__EXCERPT PROVIDED__.
Solving the November 13th Detective Nevil Mystery Challenge

Solving the November 13th Detective Nevil Mystery Challenge

Overview

Each week on Friday, we post a social media challenge known as “Detective Nevil Mystery Challenge”.  On November 13th of 2020, we released a challenge that contained a payload and it was only solved by one person on twitter.  That challenge is as follows:

I decided it might be a good idea to do a blog post to serve as a small write-up or walk-through to explain how to solve the challenge using a fresh Kali Linux VM in hopes that others may be able to learn something new from this challenge.

Obtaining the Payload

There are two ways to obtain the payload.  You could transcribe it from the image itself, or use the download link we later provided on twitter (https://tiny.si/challenge-payload-nov2020.txt) via a web browser or tools such as wget, curl, etc.  In my case, I decided to use wget to download it to my ~/Downloads folder.

__PROBLEMS AND TASKS__.
• a. Do the following statements agree with the challenge write-up? For each, answer yes or no and quote the deciding words. (i) The challenge released on November 13th of 2020 was solved by only one person on twitter. (ii) The walk-through solves the challenge on a fresh Kali Linux VM. (iii) The writer downloaded the payload with curl.
• b. Restate word for word the part of the challenge write-up that opens with the words containing "There are two" and closes with "my ~/Downloads folder.".

__PROVIDED INFORMATION__.

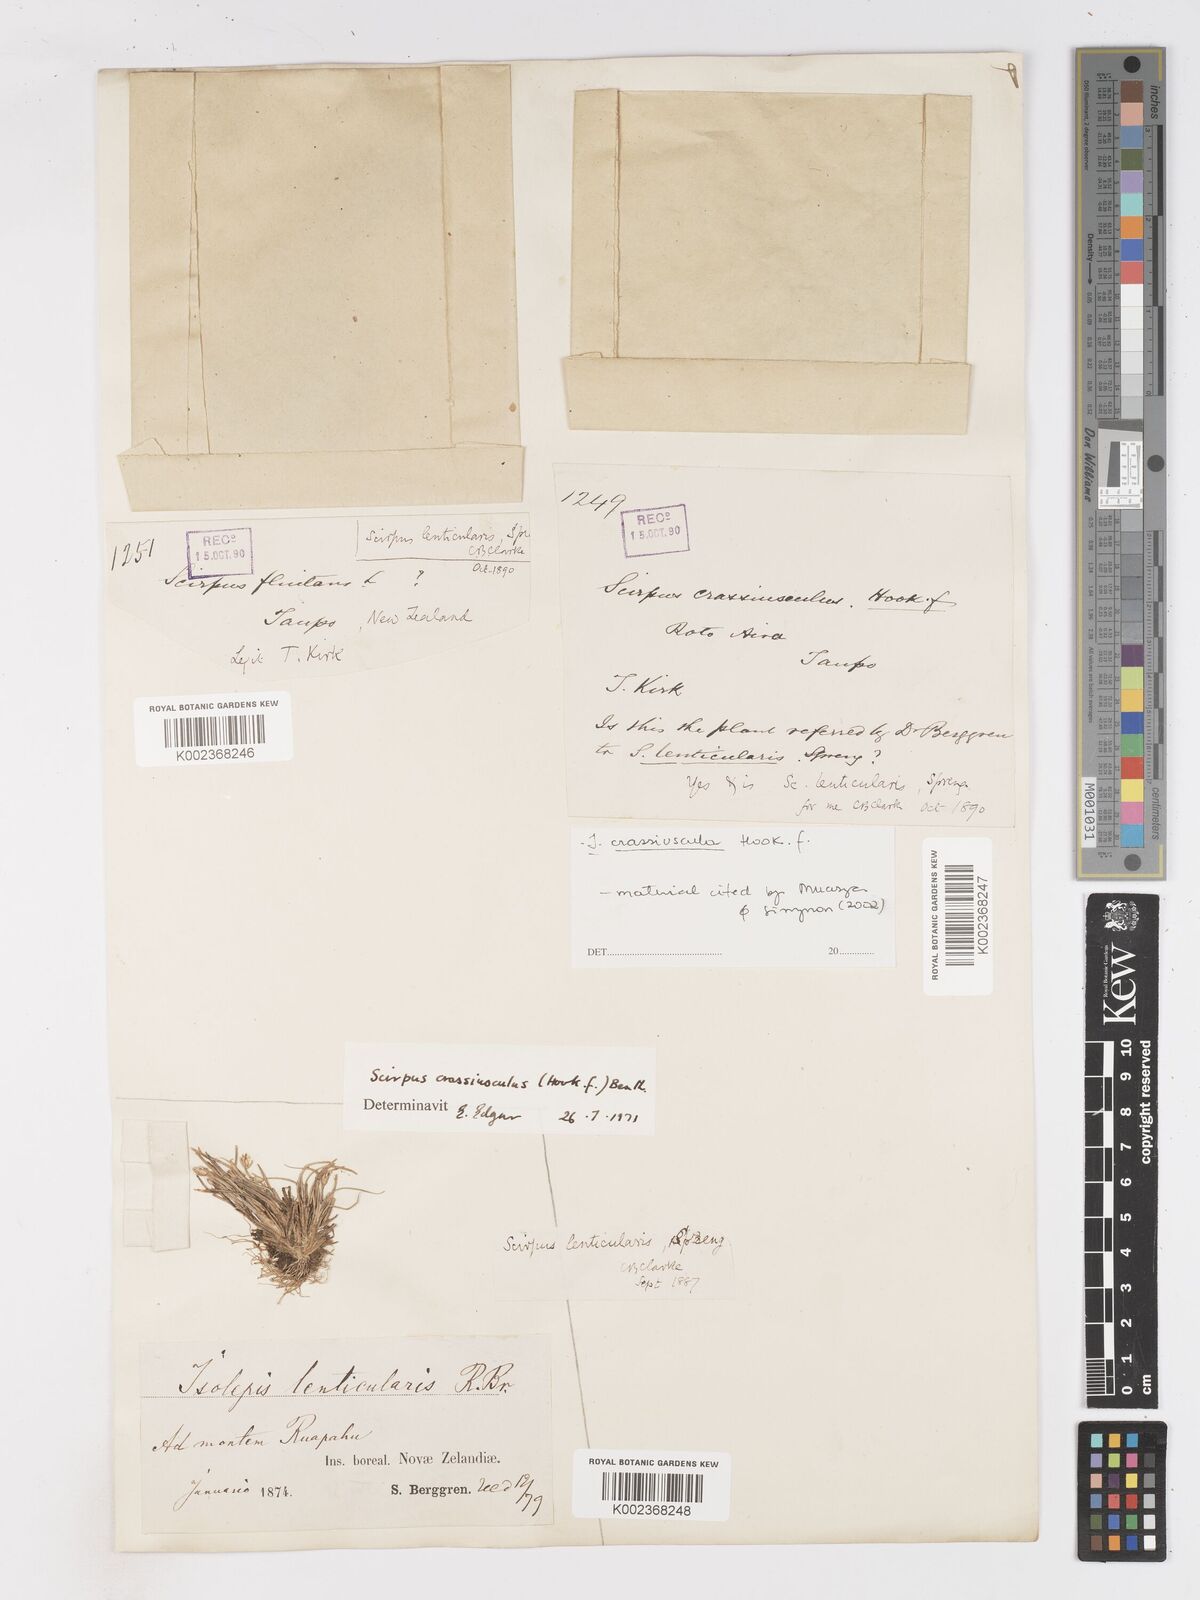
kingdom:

---

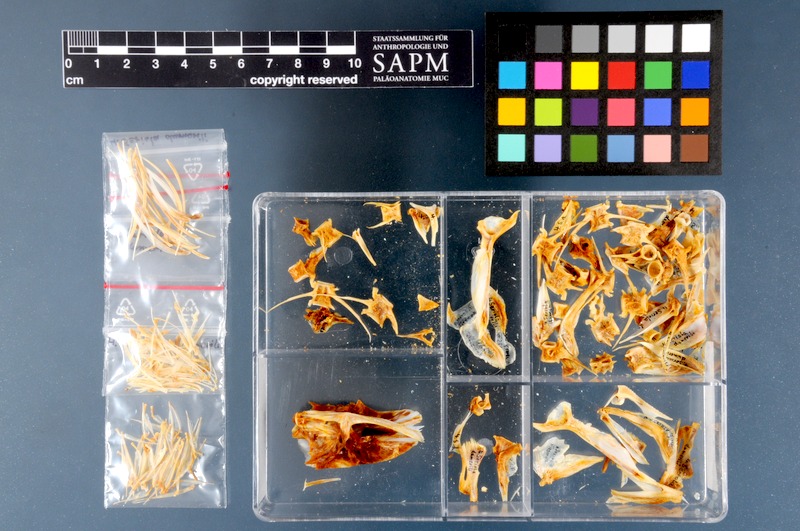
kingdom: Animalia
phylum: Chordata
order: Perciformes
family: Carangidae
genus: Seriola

__OUTPUTS BY TASK__.
• a.
(i) Yes: "it was only solved by one person on twitter"
(ii) Yes: "using a fresh Kali Linux VM"
(iii) No: "I decided to use wget to download it to my ~/Downloads folder"

• b.
There are two ways to obtain the payload.  You could transcribe it from the image itself, or use the download link we later provided on twitter (https://tiny.si/challenge-payload-nov2020.txt) via a web browser or tools such as wget, curl, etc.  In my case, I decided to use wget to download it to my ~/Downloads folder.